Security/DNS Over HTTPS
This article describes the various mechanics of Firefox's DNS over HTTPS (DoH) frontend. See Trusted Recursive Resolver for details on TRR implementation in necko.
- The DoH frontend and its sub-features are gated behind prefs that are set to true via Normandy Rollouts, which allows us to target specific regions and control population size and growth so we can manage risk.
- The pref `doh-rollout.enabled`, serves as a blanket gate. Every mechanism described below depends on this pref being set to true.
- Individual mechanisms may be additionally gated behind their own prefs. This is indicated where relevant.
- We run various heuristics to determine whether the network is (un)suitable to enable DoH.
- The heuristics are run at startup and upon network changes.
- DoH is enabled on the network if all heuristics pass, and disabled otherwise.
- Main article: Security/DNS Over HTTPS/Heuristics.
- If we detect that the user changed their DoH settings in about:preferences, we permanently turn off our heuristics and other mechanisms. The user-set values are obeyed.
- This holds for prefs that were set prior to enrollment in the rollout.
- In order to avoid interfering with enterprise-configured network behaviors, we disable our heuristics and other mechanisms if any policy is active on the client.
- This is true whether the policy is configured on the local machine or propagated by the network e.g. via Group Policy.
- If a DNSOverHTTPS policy to turn on DoH is in effect, this is respected and heuristics and other mechanisms will be enabled.
Default Provider Selection
- Before running heuristics for the first time, we attempt to choose one of the available providers as the default for the profile.
- The chosen default is used whenever DoH is enabled, via the pref `doh-rollout.uri`.
- A network-provided endpoint, if detected, will take precedence over the default provider when on that network. (See Provider Steering below)
- This feature is controlled by the prefs `doh-rollout.trr-selection.enabled`.
- Choice of provider is made by using each available provider to do lookup several popular domains as well as random subdomains of `firefox-dns-perf-test.net`.
- Default provider selection is done in two phases: a dry-run followed by committing the result.
- By default, this feature is dry-run-only, and records the result in a pref `doh-rollout.trr-selection.dry-run-result`.

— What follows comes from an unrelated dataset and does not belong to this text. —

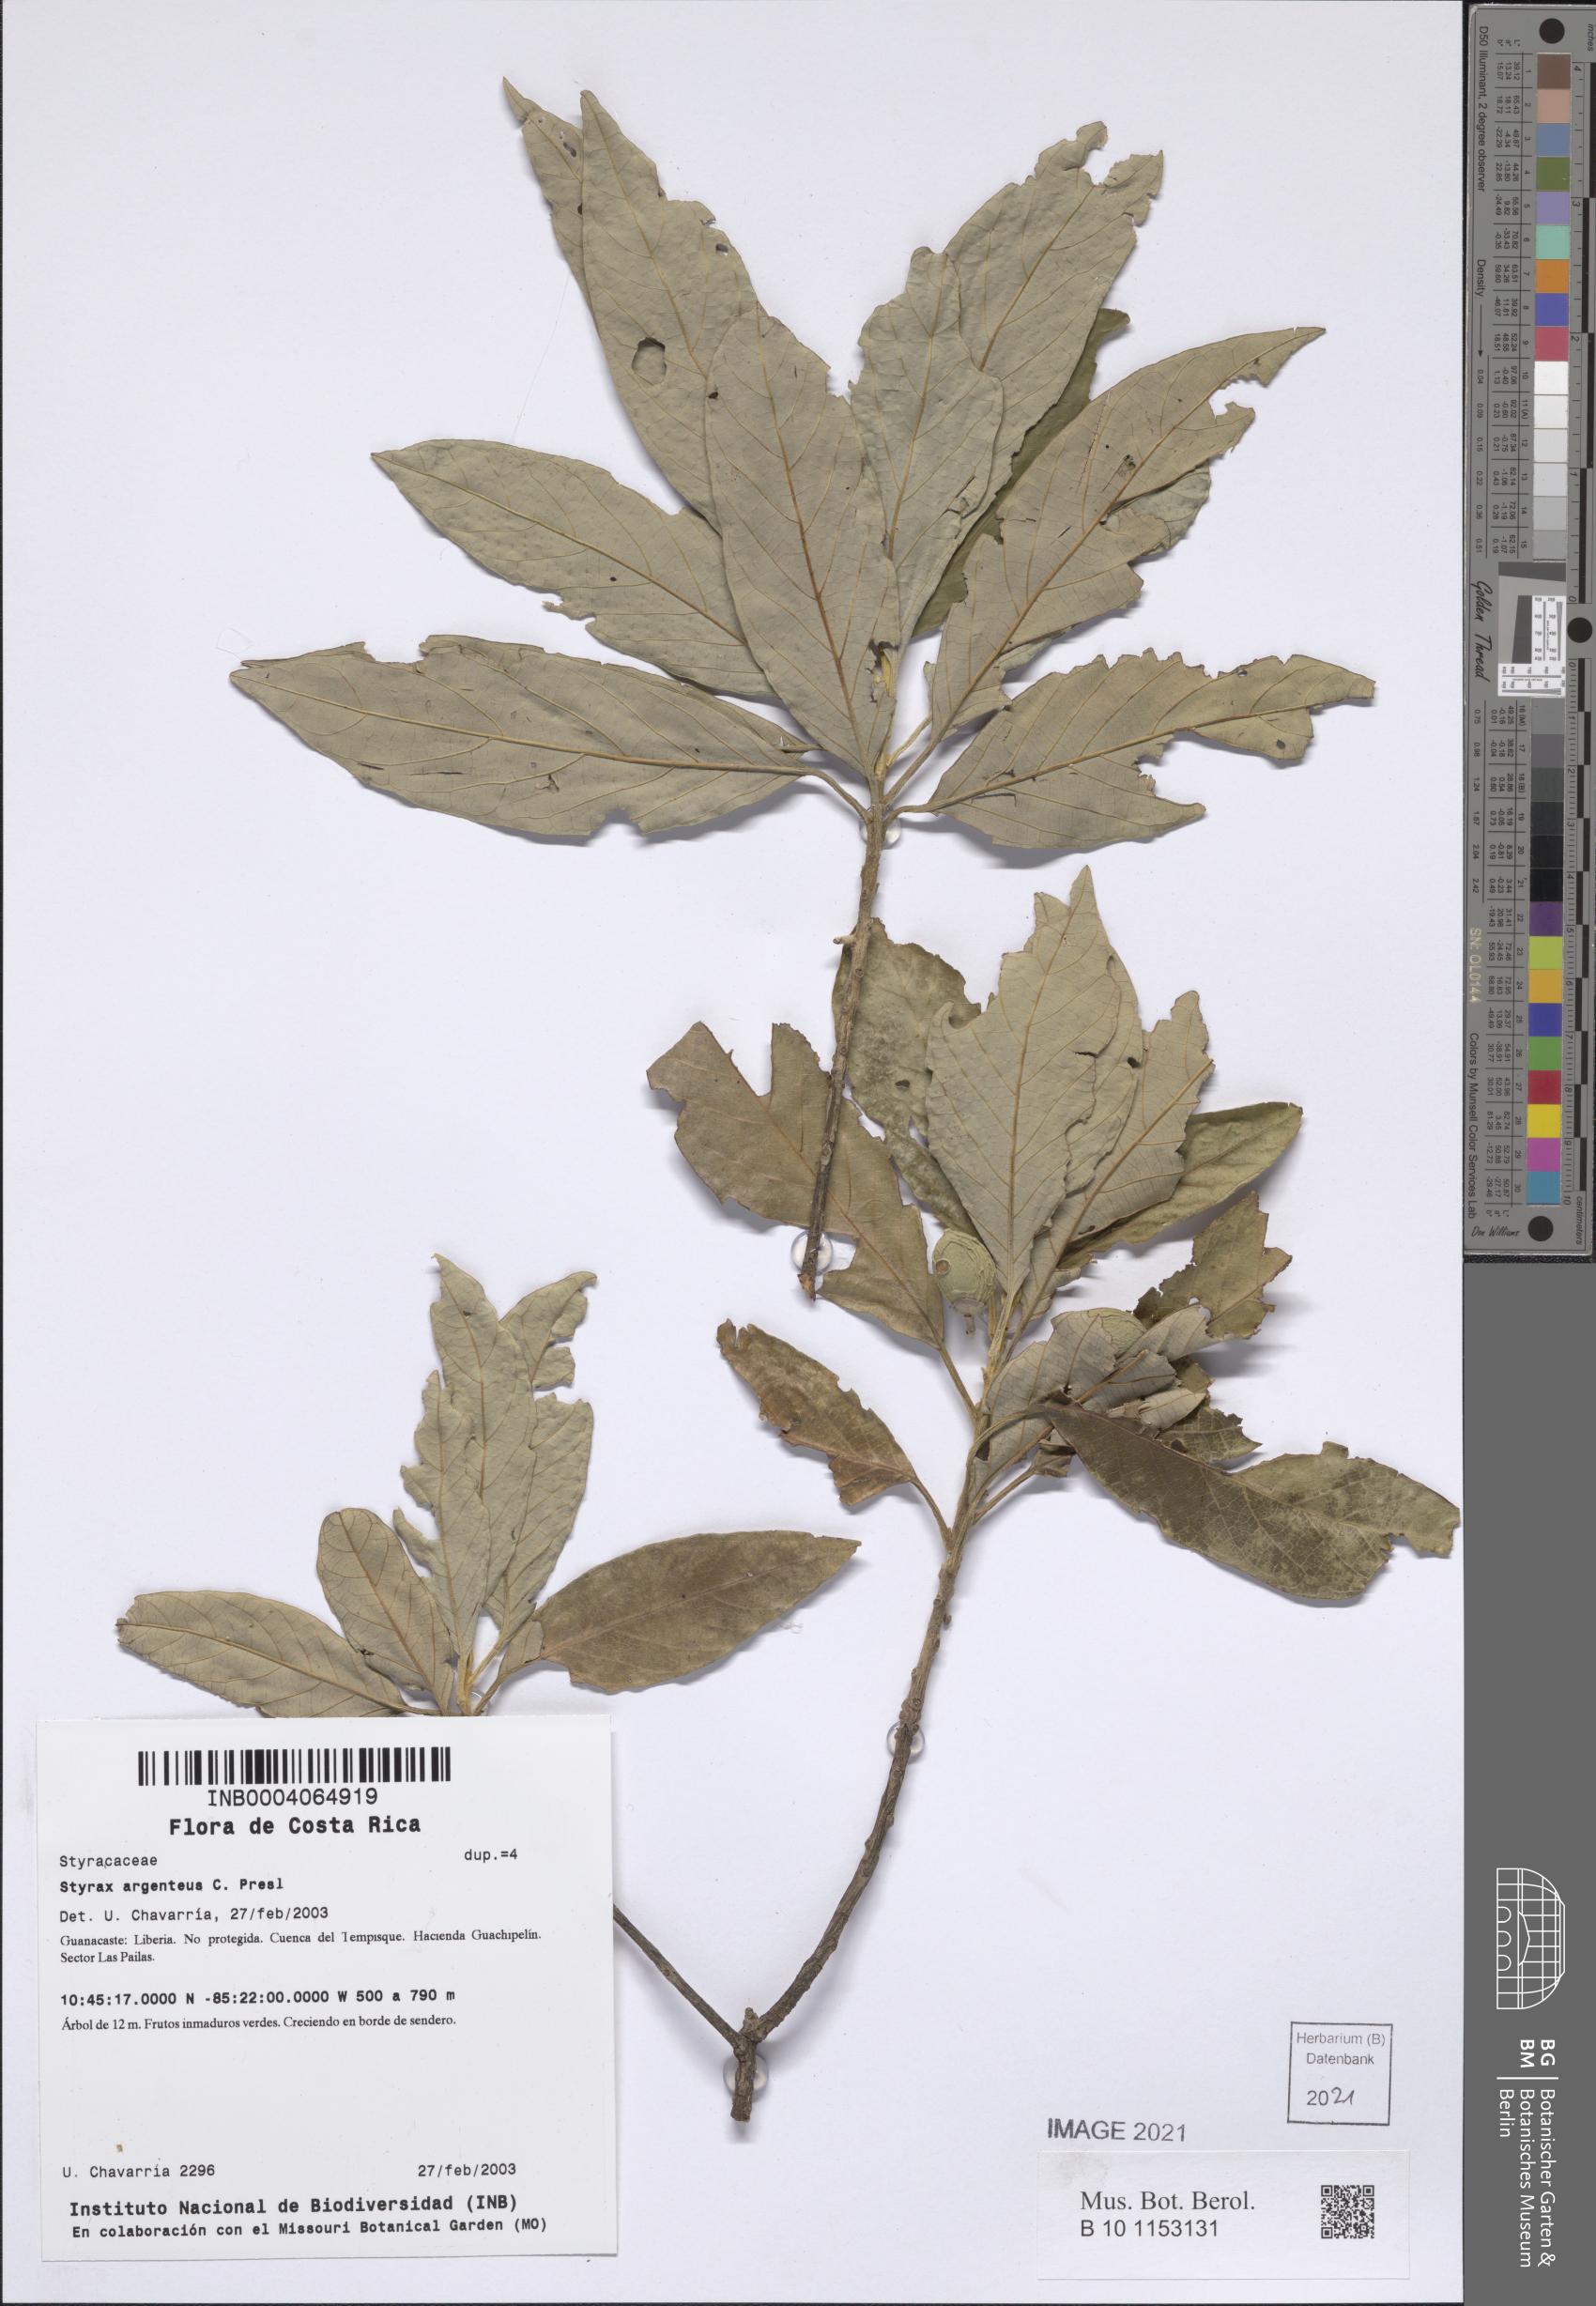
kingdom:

- Committing the result is enabled by another pref `doh-rollout.trr-selection.commit-result`. If this is true, then after the dry-run step, the `dry-run-result` will be copied into `doh-rollout.uri`.
- Some providers supply their own DoH endpoints which we want to use if indicated.
- This capability is discovered via the CNAME response when looking up the domain `doh.test`.
- Discovery is only attempted if all heuristics are passing on the network.
- A DoH endpoint discovered in this manner takes precedence over the automatically chosen default provider (see Default Provider Selection above).
- A provider (endpoint + expected CNAME for discovery) must be explicitly supported for this mechanism to work.
- Currently, Comcast is the only supported provider.
- This feature is controlled by the pref `doh-rollout.provider-steering.enabled`.
- When the client is first enrolled in the rollout, we show a doorhanger popup to let the user know that DoH is available.
- This doorhanger offers an option to opt-out, which results in permanently disabling heuristics and other mechanisms.
- The doorhanger is shown only if the rollout is "successful" - i.e. the user did not already have custom DoH preferences or active enterprise policy.
- The doorhanger is implemented as a CFR message, gated behind the relevant prefs.
- Interaction and functional data is collected in the form of two telemetry Events.
- A state event is sent when the DoHController's state changes, e.g. when DoH is enabled or disabled on the network, when a user-choice results in disabling heuristics, when a rollback is detected, etc.
- A heuristics event is sent whenever we run heuristics, containing the result of each heuristic as its payload, along with the trigger (e.g. startup, network change) and the provider steering status.
- We have several migrations to support users upgrading from older versions of Firefox as well as the rollout when they upgrade to newer versions.
- Two of the migrations work on the format of stored state (local storage and prefs)
- During a dry-run-only test of Default Provider Selection, an underlying bug was triggered that caused clients to effectively DDoS NextDNS's endpoint. In the aftermath, a new endpoint was set up and we have a migration to convert occurrences of the old endpoint in stored URI values to the new one.
- TODO: list all involved prefs and semantics.